------ Text excerpt ------

On 12/11/2015 05:11 AM, john.c.harri...@intel.com wrote:
> From: John Harrison <john.c.harri...@intel.com>
> 
> The fence object used inside the request structure requires a sequence
> number. Although this is not used by the i915 driver itself, it could
> potentially be used by non-i915 code if the fence is passed outside of
> the driver. This is the intention as it allows external kernel drivers
> and user applications to wait on batch buffer completion
> asynchronously via the dma-buff fence API.
> 
> To ensure that such external users are not confused by strange things
> happening with the seqno, this patch adds in a per context timeline
> that can provide a guaranteed in-order seqno value for the fence. This
> is safe because the scheduler will not re-order batch buffers within a
> context - they are considered to be mutually dependent.

------ Provided records ------

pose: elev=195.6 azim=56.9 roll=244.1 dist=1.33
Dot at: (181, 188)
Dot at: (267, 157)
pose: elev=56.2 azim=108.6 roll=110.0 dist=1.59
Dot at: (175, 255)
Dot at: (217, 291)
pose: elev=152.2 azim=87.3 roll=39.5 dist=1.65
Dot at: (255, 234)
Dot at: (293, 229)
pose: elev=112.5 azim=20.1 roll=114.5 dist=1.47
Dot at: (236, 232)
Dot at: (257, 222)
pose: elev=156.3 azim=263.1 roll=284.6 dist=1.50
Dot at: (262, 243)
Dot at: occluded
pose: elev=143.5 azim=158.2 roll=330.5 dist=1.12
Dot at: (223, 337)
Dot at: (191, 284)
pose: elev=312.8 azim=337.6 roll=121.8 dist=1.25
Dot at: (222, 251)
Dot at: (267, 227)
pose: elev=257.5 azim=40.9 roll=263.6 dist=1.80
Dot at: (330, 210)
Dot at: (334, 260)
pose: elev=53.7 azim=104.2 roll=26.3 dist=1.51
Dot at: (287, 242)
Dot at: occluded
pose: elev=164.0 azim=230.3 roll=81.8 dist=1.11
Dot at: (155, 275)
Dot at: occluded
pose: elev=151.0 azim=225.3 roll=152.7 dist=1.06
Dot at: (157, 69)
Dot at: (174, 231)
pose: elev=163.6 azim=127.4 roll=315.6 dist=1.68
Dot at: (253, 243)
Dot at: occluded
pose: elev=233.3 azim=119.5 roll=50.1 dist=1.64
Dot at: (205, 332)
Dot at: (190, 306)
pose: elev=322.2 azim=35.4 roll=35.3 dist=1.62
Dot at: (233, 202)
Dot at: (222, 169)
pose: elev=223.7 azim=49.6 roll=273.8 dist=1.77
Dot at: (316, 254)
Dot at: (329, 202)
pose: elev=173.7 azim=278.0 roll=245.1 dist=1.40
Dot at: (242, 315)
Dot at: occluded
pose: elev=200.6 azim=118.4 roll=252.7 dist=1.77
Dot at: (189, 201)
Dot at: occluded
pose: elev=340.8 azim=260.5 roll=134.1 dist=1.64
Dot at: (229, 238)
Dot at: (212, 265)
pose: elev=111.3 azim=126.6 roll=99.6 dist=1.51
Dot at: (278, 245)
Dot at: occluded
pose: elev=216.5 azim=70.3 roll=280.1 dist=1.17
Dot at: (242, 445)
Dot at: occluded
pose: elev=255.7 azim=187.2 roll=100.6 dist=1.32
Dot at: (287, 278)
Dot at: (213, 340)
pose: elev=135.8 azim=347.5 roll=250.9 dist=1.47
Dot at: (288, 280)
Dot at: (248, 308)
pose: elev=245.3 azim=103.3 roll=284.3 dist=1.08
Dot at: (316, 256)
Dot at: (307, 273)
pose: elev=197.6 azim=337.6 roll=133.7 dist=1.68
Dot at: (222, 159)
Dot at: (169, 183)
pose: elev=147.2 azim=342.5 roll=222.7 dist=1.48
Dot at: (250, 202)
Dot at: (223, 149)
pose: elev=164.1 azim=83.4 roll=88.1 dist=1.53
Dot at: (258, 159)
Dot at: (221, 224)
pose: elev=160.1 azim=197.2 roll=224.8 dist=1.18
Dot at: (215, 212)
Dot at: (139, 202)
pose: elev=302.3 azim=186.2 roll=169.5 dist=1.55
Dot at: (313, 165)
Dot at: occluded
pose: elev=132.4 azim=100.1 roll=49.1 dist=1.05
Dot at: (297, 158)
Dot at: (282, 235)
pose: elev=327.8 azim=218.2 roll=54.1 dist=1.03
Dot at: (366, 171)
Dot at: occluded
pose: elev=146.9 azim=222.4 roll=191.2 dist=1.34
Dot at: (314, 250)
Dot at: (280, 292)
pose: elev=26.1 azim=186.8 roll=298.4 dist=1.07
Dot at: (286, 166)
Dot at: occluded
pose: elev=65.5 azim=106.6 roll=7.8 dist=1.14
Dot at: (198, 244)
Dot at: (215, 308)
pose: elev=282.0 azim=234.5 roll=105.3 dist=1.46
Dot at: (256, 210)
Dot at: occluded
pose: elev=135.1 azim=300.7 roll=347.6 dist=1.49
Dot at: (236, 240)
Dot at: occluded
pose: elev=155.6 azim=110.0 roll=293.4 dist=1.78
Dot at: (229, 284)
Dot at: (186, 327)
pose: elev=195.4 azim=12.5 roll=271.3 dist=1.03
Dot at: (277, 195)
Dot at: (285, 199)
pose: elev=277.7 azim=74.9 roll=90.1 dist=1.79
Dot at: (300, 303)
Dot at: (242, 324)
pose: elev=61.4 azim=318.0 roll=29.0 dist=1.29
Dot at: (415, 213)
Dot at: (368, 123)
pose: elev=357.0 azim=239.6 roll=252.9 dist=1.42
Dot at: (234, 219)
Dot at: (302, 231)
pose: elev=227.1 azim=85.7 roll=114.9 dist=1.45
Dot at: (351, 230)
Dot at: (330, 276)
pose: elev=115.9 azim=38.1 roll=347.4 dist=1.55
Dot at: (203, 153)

------

## Exercise
Resume the email about the i915 fence sequence number patch from the point where it stops. The records have nothing to do with this.

## Result below
> 
> v2: New patch in series.
> 
> v3: Renamed/retyped timeline structure fields after review comments by
> Tvrtko Ursulin.
> 
> Added context information to the timeline's name string for better
> identification in debugfs output.
> 
> For: VIZ-5190
> Signed-off-by: John Harrison <john.c.harri...@intel.com>
> Cc: Tvrtko Ursulin <tvrtko.ursu...@intel.com>
> ---
>  drivers/gpu/drm/i915/i915_drv.h         | 25 ++++++++---
>  drivers/gpu/drm/i915/i915_gem.c         | 80 
> +++++++++++++++++++++++++++++----
>  drivers/gpu/drm/i915/i915_gem_context.c | 15 ++++++-
>  drivers/gpu/drm/i915/intel_lrc.c        |  8 ++++
>  drivers/gpu/drm/i915/intel_ringbuffer.h |  1 -
>  5 files changed, 111 insertions(+), 18 deletions(-)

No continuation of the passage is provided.